• _TEXT BLOCK_
--- START ---

[Date Prev][Date Next][Thread Prev][Thread Next][Date Index][Thread Index]

Re: [PATCH] OvmfPkg/XenPlatformPei: Use CPUID to get physical address width on Xen



On 01/13/21 04:42, Igor Druzhinin wrote:
> We faced a problem with passing through a PCI device with 64GB BAR to
> UEFI guest. The BAR is expectedly programmed into 64-bit PCI aperture at
> 64G address which pushes physical address space to 37 bits. That is above
> 36-bit width that OVMF exposes currently to a guest without tweaking
> PcdPciMmio64Size knob.
> 
> The reverse calculation using this knob was inhereted from QEMU-KVM platform
> code where it serves the purpose of finding max accessible physical
> address without necessary trusting emulated CPUID physbits value (that could
> be different from host physbits). On Xen we expect to use CPUID policy
> to level the data correctly to prevent situations with guest physbits >
> host physbits e.g. across migrations.

--- END ---

• _WORK REQUIRED_
Continue the mailing-list reply about the OvmfPkg/XenPlatformPei patch from the point where it stops.

• _DATA UNDER STUDY_

--- START ---

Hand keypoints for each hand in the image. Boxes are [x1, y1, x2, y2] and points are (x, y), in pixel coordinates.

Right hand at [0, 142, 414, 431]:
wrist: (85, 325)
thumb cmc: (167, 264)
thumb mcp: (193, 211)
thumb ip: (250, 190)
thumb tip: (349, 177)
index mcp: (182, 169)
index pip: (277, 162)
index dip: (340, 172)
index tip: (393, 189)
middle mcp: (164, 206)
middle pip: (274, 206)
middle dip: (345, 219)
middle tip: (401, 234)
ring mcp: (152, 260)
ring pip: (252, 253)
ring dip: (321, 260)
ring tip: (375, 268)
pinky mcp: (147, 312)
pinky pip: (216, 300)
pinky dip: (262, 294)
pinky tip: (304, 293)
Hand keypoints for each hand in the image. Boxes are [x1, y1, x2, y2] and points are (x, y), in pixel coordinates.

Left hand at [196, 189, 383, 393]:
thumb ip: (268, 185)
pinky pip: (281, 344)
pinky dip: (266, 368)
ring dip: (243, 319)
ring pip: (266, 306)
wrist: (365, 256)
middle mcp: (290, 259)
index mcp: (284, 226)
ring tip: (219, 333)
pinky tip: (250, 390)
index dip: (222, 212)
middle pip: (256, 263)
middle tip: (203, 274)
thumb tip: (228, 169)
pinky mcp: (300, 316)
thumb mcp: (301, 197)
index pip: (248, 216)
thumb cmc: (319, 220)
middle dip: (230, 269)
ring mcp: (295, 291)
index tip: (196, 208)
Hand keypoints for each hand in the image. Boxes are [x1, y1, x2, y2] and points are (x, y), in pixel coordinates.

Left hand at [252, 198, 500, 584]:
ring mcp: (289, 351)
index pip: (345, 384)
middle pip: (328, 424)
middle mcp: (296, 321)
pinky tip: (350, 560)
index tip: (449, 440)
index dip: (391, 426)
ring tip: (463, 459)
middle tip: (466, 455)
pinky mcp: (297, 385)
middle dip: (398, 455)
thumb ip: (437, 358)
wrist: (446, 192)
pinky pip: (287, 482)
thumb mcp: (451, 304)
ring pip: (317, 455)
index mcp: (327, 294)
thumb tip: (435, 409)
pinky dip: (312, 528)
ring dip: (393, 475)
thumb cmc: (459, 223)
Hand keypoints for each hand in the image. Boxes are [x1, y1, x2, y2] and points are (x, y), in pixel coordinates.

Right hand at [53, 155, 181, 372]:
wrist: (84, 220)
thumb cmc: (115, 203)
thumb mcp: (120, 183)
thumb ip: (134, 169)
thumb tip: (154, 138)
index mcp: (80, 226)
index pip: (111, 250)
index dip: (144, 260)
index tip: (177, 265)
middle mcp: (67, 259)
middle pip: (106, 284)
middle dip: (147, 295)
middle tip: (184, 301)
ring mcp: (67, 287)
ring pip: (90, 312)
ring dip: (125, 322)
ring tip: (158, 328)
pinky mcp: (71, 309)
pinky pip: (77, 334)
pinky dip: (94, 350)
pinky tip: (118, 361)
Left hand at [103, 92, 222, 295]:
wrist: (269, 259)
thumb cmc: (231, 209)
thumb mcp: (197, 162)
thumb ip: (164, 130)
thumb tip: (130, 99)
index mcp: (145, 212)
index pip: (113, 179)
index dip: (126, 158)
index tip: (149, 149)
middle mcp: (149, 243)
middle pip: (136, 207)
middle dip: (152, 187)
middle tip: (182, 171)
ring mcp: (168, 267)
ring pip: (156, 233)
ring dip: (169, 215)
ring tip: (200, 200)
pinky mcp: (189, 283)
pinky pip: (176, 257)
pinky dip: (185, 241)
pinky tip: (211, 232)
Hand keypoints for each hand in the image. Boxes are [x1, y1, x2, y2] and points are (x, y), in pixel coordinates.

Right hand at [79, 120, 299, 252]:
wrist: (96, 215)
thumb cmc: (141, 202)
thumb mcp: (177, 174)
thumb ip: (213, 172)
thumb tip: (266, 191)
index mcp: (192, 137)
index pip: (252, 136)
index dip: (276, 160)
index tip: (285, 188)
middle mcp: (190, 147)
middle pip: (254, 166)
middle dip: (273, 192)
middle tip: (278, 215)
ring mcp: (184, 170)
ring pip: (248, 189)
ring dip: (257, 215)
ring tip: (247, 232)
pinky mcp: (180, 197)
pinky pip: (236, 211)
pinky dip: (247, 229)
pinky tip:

--- END ---

• _OUTPUT FOR THIS EXERCISE_
> 
> The next aspect raising concern - resource consumption for DXE IPL page tables
> and time required to map the whole address space in case of using CPUID
> bits directly. That could be mitigated by enabling support for 1G pages
> in DXE IPL configuration. 1G pages are available on most CPUs produced in
> the last 10 years and those without don't have many phys bits.
> 
> Remove all the redundant code now (including PcdPciMmio64.. handling that's
> not used on Xen anyway) and grab physbits directly from CPUID that should
> be what baremetal UEFI systems do.
> 
> Signed-off-by: Igor Druzhinin <igor.druzhinin@xxxxxxxxxx>
> ---
>  OvmfPkg/OvmfXen.dsc                |   3 +
>  OvmfPkg/XenPlatformPei/MemDetect.c | 166 
> +++----------------------------------
>  2 files changed, 15 insertions(+), 154 deletions(-)

Acked-by: Laszlo Ersek <lersek@xxxxxxxxxx>

Anthony and/or Julien should also approve this patch (and anyone from
the Xen community is welcome to comment of course, as always).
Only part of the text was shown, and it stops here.